I’m sorry if I interrupted the discussion.
Essentially, yes. The reason is that GHC’s delimited continuation primops require the IO monad to execute them. In my design approach, libraries like fused-effects, polysemy, and freer-simple allow using any monad as the base monad. This isolates the semantics from the IO level, preventing users from falling into pitfalls caused by leaky abstractions from the IO layer. Relying on the IO monad would eliminate this property, which is a major concern for me.
Additionally, the situation is somewhat more complex and relates to the actual performance of primops. Benchmark results for the eff library, which utilizes primops for optimization, raise questions about the true speed benefits of primops. Specifically, effects like NonDet and Coroutine exhibit O(n²) level slowness. However, this may be due to the implementation of eff rather than the primops themselves.
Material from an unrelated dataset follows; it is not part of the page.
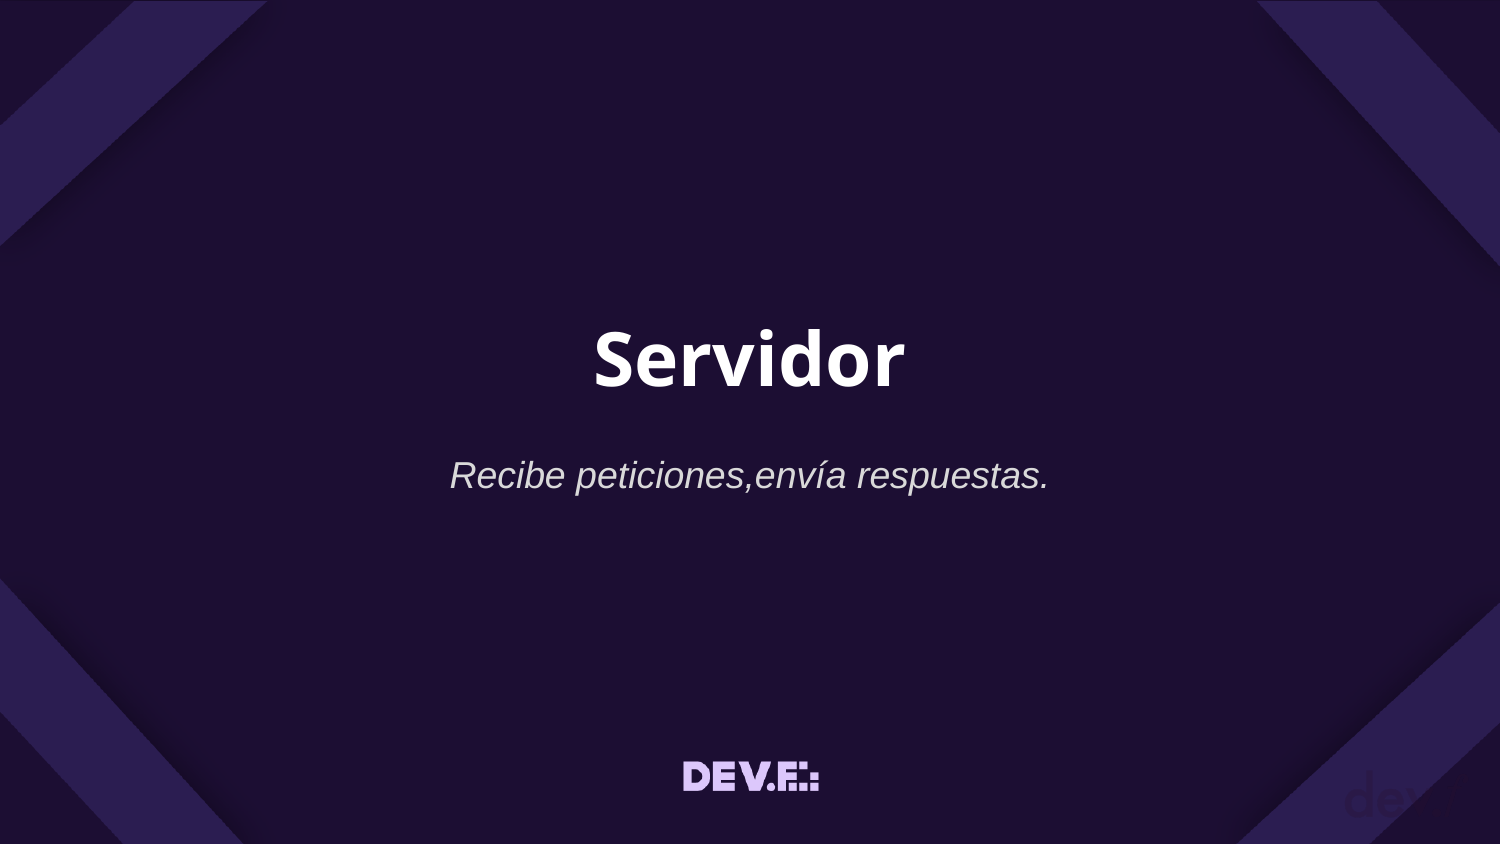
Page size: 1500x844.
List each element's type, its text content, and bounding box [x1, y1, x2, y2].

picture [0, 0, 1500, 844]
subtitle Recibe peticiones,envía respuestas. [202, 429, 1298, 539]
title Servidor [465, 296, 1035, 391]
During the performance improvement process for Heftia, I first forked a library called speff to prototype an IO-based version of Heftia (which also does not use primops). While it worked and was very fast in some cases, it couldn’t resolve the poor performance compatibility with higher-order effects (such as the catch.10000.sp_modified_for_non_scoped_resumption_support benchmark). Given the issues with eff, I didn’t think using primops would help solve this problem, especially since primops typically offer only about a 2x speedup.
Therefore, I changed my approach and optimized based on Freer using freer-simple, achieving practical speeds. This demonstrated that not only for semantic reasons but also for performance compatibility, Freer was a better fit. Consequently, Freer was adopted.